What you should do right now
Stop waiting for permission to start. Stop waiting for the perfect tool or the perfect prompt template. Here’s what’s practical today:
If you’re not already, start using AI on your daily work. Bug hunting, code review, understanding unfamiliar parts of your codebase, writing tests. Use AI as a thinking partner, not an autonomous agent. You’re building intuition for what it gets right and what it gets wrong, and that intuition is the foundation for everything else. And do not trust the AI. Its lies look identical to its truths. The good news is that it will 100% tattle on itself if you ask the right follow-up questions.
Fix your UI. If you have API access to your data, a modern front end is within reach. If you don’t, ask us about Harmony Core. This is the lowest-risk, highest-visibility win available to you right now.
Do the refactoring you’ve been putting off. AI can dramatically increase your confidence in refactoring work by helping you understand impact, trace dependencies, and verify changes. Be kind to your future self. Stop amassing a garbage dump and start cleaning house, with AI as your safety net.
Build the pyramid from the bottom. A model we like says getting good at AI is about 80% just doing the work, 10% learning from others, and 10% refining your approach. You can’t start at the top; you have to put in the hours. There’s no checklist that substitutes for that.
Your language and your applications aren’t left out
One thing I want to be clear about: AI can write DBL. I have many lines of DBL code with my name on them in git commits over the last nine months, and I didn’t write them. If you’re a DBL developer, you’re not cut off from using AI just because you’re working in a language that doesn’t trend on Hacker News.

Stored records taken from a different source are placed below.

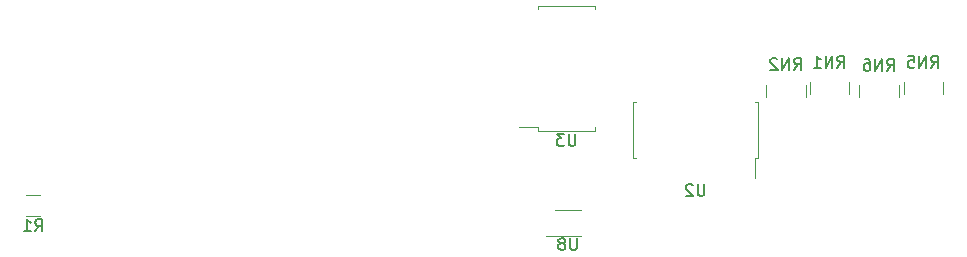
<source format=gbr>
G04 #@! TF.GenerationSoftware,KiCad,Pcbnew,(5.99.0-576-ga860ac506)*
G04 #@! TF.CreationDate,2021-04-05T12:44:30+02:00*
G04 #@! TF.ProjectId,50 pin to 34 pin Floppy Adapter,35302070-696e-4207-946f-203334207069,rev?*
G04 #@! TF.SameCoordinates,Original*
G04 #@! TF.FileFunction,Legend,Bot*
G04 #@! TF.FilePolarity,Positive*
%FSLAX46Y46*%
G04 Gerber Fmt 4.6, Leading zero omitted, Abs format (unit mm)*
G04 Created by KiCad (PCBNEW (5.99.0-576-ga860ac506)) date 2021-04-05 12:44:30*
%MOMM*%
%LPD*%
G04 APERTURE LIST*
%ADD10C,0.120000*%
%ADD11C,0.150000*%
G04 APERTURE END LIST*
D10*
X88285500Y-39771500D02*
X85285500Y-39771500D01*
X88285500Y-37571500D02*
X86085500Y-37571500D01*
X42510000Y-36331000D02*
X41310000Y-36331000D01*
X41310000Y-38091000D02*
X42510000Y-38091000D01*
X87058500Y-20330500D02*
X89443500Y-20330500D01*
X89443500Y-20330500D02*
X89443500Y-20585500D01*
X87058500Y-20330500D02*
X84673500Y-20330500D01*
X84673500Y-20330500D02*
X84673500Y-20585500D01*
X87058500Y-30850500D02*
X89443500Y-30850500D01*
X89443500Y-30850500D02*
X89443500Y-30595500D01*
X87058500Y-30850500D02*
X84673500Y-30850500D01*
X84673500Y-30850500D02*
X84673500Y-30595500D01*
X84673500Y-30595500D02*
X83008500Y-30595500D01*
X115218000Y-27995500D02*
X115218000Y-26995500D01*
X111858000Y-27995500D02*
X111858000Y-26995500D01*
X118964500Y-27741500D02*
X118964500Y-26741500D01*
X115604500Y-27741500D02*
X115604500Y-26741500D01*
X102985500Y-33182500D02*
X102985500Y-34847500D01*
X103240500Y-33182500D02*
X102985500Y-33182500D01*
X103240500Y-30797500D02*
X103240500Y-33182500D01*
X103240500Y-28412500D02*
X102985500Y-28412500D01*
X103240500Y-30797500D02*
X103240500Y-28412500D01*
X92720500Y-33182500D02*
X92975500Y-33182500D01*
X92720500Y-30797500D02*
X92720500Y-33182500D01*
X92720500Y-28412500D02*
X92975500Y-28412500D01*
X92720500Y-30797500D02*
X92720500Y-28412500D01*
X103945500Y-27995500D02*
X103945500Y-26995500D01*
X107305500Y-27995500D02*
X107305500Y-26995500D01*
X111014000Y-27741500D02*
X111014000Y-26741500D01*
X107654000Y-27741500D02*
X107654000Y-26741500D01*
D11*
X87947404Y-39965380D02*
X87947404Y-40774904D01*
X87899785Y-40870142D01*
X87852166Y-40917761D01*
X87756928Y-40965380D01*
X87566452Y-40965380D01*
X87471214Y-40917761D01*
X87423595Y-40870142D01*
X87375976Y-40774904D01*
X87375976Y-39965380D01*
X86756928Y-40393952D02*
X86852166Y-40346333D01*
X86899785Y-40298714D01*
X86947404Y-40203476D01*
X86947404Y-40155857D01*
X86899785Y-40060619D01*
X86852166Y-40013000D01*
X86756928Y-39965380D01*
X86566452Y-39965380D01*
X86471214Y-40013000D01*
X86423595Y-40060619D01*
X86375976Y-40155857D01*
X86375976Y-40203476D01*
X86423595Y-40298714D01*
X86471214Y-40346333D01*
X86566452Y-40393952D01*
X86756928Y-40393952D01*
X86852166Y-40441571D01*
X86899785Y-40489190D01*
X86947404Y-40584428D01*
X86947404Y-40774904D01*
X86899785Y-40870142D01*
X86852166Y-40917761D01*
X86756928Y-40965380D01*
X86566452Y-40965380D01*
X86471214Y-40917761D01*
X86423595Y-40870142D01*
X86375976Y-40774904D01*
X86375976Y-40584428D01*
X86423595Y-40489190D01*
X86471214Y-40441571D01*
X86566452Y-40393952D01*
X42076666Y-39377880D02*
X42410000Y-38901690D01*
X42648095Y-39377880D02*
X42648095Y-38377880D01*
X42267142Y-38377880D01*
X42171904Y-38425500D01*
X42124285Y-38473119D01*
X42076666Y-38568357D01*
X42076666Y-38711214D01*
X42124285Y-38806452D01*
X42171904Y-38854071D01*
X42267142Y-38901690D01*
X42648095Y-38901690D01*
X41124285Y-39377880D02*
X41695714Y-39377880D01*
X41410000Y-39377880D02*
X41410000Y-38377880D01*
X41505238Y-38520738D01*
X41600476Y-38615976D01*
X41695714Y-38663595D01*
X87820404Y-31142880D02*
X87820404Y-31952404D01*
X87772785Y-32047642D01*
X87725166Y-32095261D01*
X87629928Y-32142880D01*
X87439452Y-32142880D01*
X87344214Y-32095261D01*
X87296595Y-32047642D01*
X87248976Y-31952404D01*
X87248976Y-31142880D01*
X86868023Y-31142880D02*
X86248976Y-31142880D01*
X86582309Y-31523833D01*
X86439452Y-31523833D01*
X86344214Y-31571452D01*
X86296595Y-31619071D01*
X86248976Y-31714309D01*
X86248976Y-31952404D01*
X86296595Y-32047642D01*
X86344214Y-32095261D01*
X86439452Y-32142880D01*
X86725166Y-32142880D01*
X86820404Y-32095261D01*
X86868023Y-32047642D01*
X114221976Y-25788677D02*
X114555309Y-25312487D01*
X114793404Y-25788677D02*
X114793404Y-24788677D01*
X114412452Y-24788677D01*
X114317214Y-24836297D01*
X114269595Y-24883916D01*
X114221976Y-24979154D01*
X114221976Y-25122011D01*
X114269595Y-25217249D01*
X114317214Y-25264868D01*
X114412452Y-25312487D01*
X114793404Y-25312487D01*
X113793404Y-25788677D02*
X113793404Y-24788677D01*
X113221976Y-25788677D01*
X113221976Y-24788677D01*
X112317214Y-24788677D02*
X112507690Y-24788677D01*
X112602928Y-24836297D01*
X112650547Y-24883916D01*
X112745785Y-25026773D01*
X112793404Y-25217249D01*
X112793404Y-25598201D01*
X112745785Y-25693439D01*
X112698166Y-25741058D01*
X112602928Y-25788677D01*
X112412452Y-25788677D01*
X112317214Y-25741058D01*
X112269595Y-25693439D01*
X112221976Y-25598201D01*
X112221976Y-25360106D01*
X112269595Y-25264868D01*
X112317214Y-25217249D01*
X112412452Y-25169630D01*
X112602928Y-25169630D01*
X112698166Y-25217249D01*
X112745785Y-25264868D01*
X112793404Y-25360106D01*
X117942976Y-25534677D02*
X118276309Y-25058487D01*
X118514404Y-25534677D02*
X118514404Y-24534677D01*
X118133452Y-24534677D01*
X118038214Y-24582297D01*
X117990595Y-24629916D01*
X117942976Y-24725154D01*
X117942976Y-24868011D01*
X117990595Y-24963249D01*
X118038214Y-25010868D01*
X118133452Y-25058487D01*
X118514404Y-25058487D01*
X117514404Y-25534677D02*
X117514404Y-24534677D01*
X116942976Y-25534677D01*
X116942976Y-24534677D01*
X115990595Y-24534677D02*
X116466785Y-24534677D01*
X116514404Y-25010868D01*
X116466785Y-24963249D01*
X116371547Y-24915630D01*
X116133452Y-24915630D01*
X116038214Y-24963249D01*
X115990595Y-25010868D01*
X115942976Y-25106106D01*
X115942976Y-25344201D01*
X115990595Y-25439439D01*
X116038214Y-25487058D01*
X116133452Y-25534677D01*
X116371547Y-25534677D01*
X116466785Y-25487058D01*
X116514404Y-25439439D01*
X98742404Y-35393380D02*
X98742404Y-36202904D01*
X98694785Y-36298142D01*
X98647166Y-36345761D01*
X98551928Y-36393380D01*
X98361452Y-36393380D01*
X98266214Y-36345761D01*
X98218595Y-36298142D01*
X98170976Y-36202904D01*
X98170976Y-35393380D01*
X97742404Y-35488619D02*
X97694785Y-35441000D01*
X97599547Y-35393380D01*
X97361452Y-35393380D01*
X97266214Y-35441000D01*
X97218595Y-35488619D01*
X97170976Y-35583857D01*
X97170976Y-35679095D01*
X97218595Y-35821952D01*
X97790023Y-36393380D01*
X97170976Y-36393380D01*
X106320976Y-25731880D02*
X106654309Y-25255690D01*
X106892404Y-25731880D02*
X106892404Y-24731880D01*
X106511452Y-24731880D01*
X106416214Y-24779500D01*
X106368595Y-24827119D01*
X106320976Y-24922357D01*
X106320976Y-25065214D01*
X106368595Y-25160452D01*
X106416214Y-25208071D01*
X106511452Y-25255690D01*
X106892404Y-25255690D01*
X105892404Y-25731880D02*
X105892404Y-24731880D01*
X105320976Y-25731880D01*
X105320976Y-24731880D01*
X104892404Y-24827119D02*
X104844785Y-24779500D01*
X104749547Y-24731880D01*
X104511452Y-24731880D01*
X104416214Y-24779500D01*
X104368595Y-24827119D01*
X104320976Y-24922357D01*
X104320976Y-25017595D01*
X104368595Y-25160452D01*
X104940023Y-25731880D01*
X104320976Y-25731880D01*
X110005476Y-25529880D02*
X110338809Y-25053690D01*
X110576904Y-25529880D02*
X110576904Y-24529880D01*
X110195952Y-24529880D01*
X110100714Y-24577500D01*
X110053095Y-24625119D01*
X110005476Y-24720357D01*
X110005476Y-24863214D01*
X110053095Y-24958452D01*
X110100714Y-25006071D01*
X110195952Y-25053690D01*
X110576904Y-25053690D01*
X109576904Y-25529880D02*
X109576904Y-24529880D01*
X109005476Y-25529880D01*
X109005476Y-24529880D01*
X108005476Y-25529880D02*
X108576904Y-25529880D01*
X108291190Y-25529880D02*
X108291190Y-24529880D01*
X108386428Y-24672738D01*
X108481666Y-24767976D01*
X108576904Y-24815595D01*
M02*

</source>
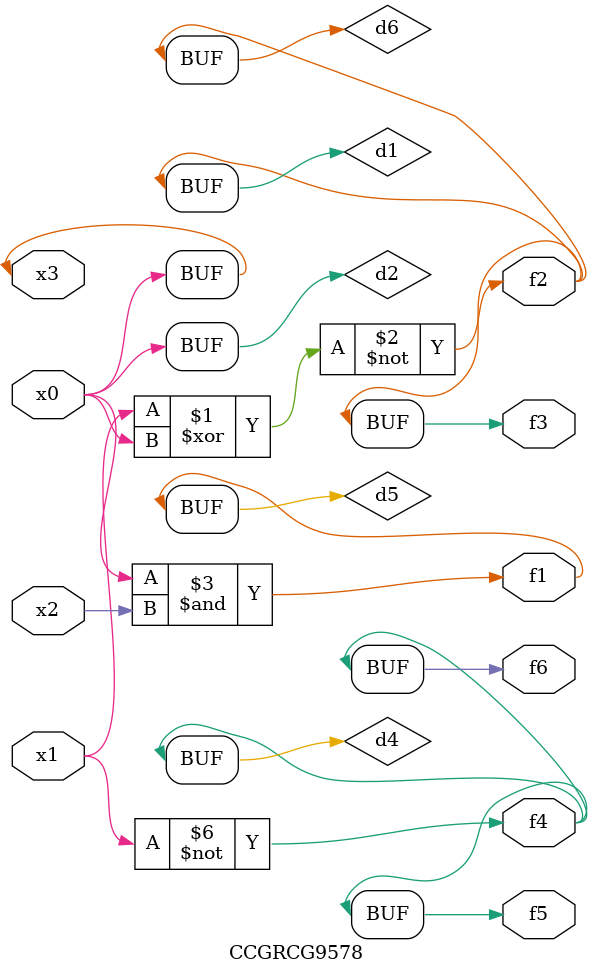
<source format=v>
module CCGRCG9578(
	input x0, x1, x2, x3,
	output f1, f2, f3, f4, f5, f6
);

	wire d1, d2, d3, d4, d5, d6;

	xnor (d1, x1, x3);
	buf (d2, x0, x3);
	nand (d3, x0, x2);
	not (d4, x1);
	nand (d5, d3);
	or (d6, d1);
	assign f1 = d5;
	assign f2 = d6;
	assign f3 = d6;
	assign f4 = d4;
	assign f5 = d4;
	assign f6 = d4;
endmodule

</source>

And once you get comfortable using AI as a development tool, the next question you’ll ask is “What can AI do for my users and my application?” The answer: A lot. But the prerequisite is the same as it is for UI modernization. Your data and your business logic both need to be visible. When a change happens, you need to be able to trace it back to what triggered it and understand why. Tyler Akidau, CTO of Redpanda and keynote speaker at our 2025 DevPartner Conference, laid this out really well in his session on event-driven architectures and intelligent applications. Once your data is prepared and streaming within your DBL application through our Streaming Integration Platform, you can plug in any third-party AI tool you want. Get those layers in place, and the entire AI ecosystem opens up to you.
The honest outlook
Will AI change everything about how teams build and maintain legacy applications? Yes. Over two, five, ten years, nothing will look the same. But nobody knows what the shape of “different” looks like yet, and anyone who tells you they do is selling something.
There’s a waterline between “accessible” and “expert-only,” and right now, most of the interesting legacy modernization work sits below it. Every time that line moves, even a little, the world changes. We’re watching for those shifts; if we see one, we’ll raise an alert. In the meantime: Use the tools. Build the intuition. Fix your UI. Hunt your bugs. And be deeply skeptical of anyone promising instant modernization, because even the best AI practitioners in the world would tell you that “instant” doesn’t belong in this conversation.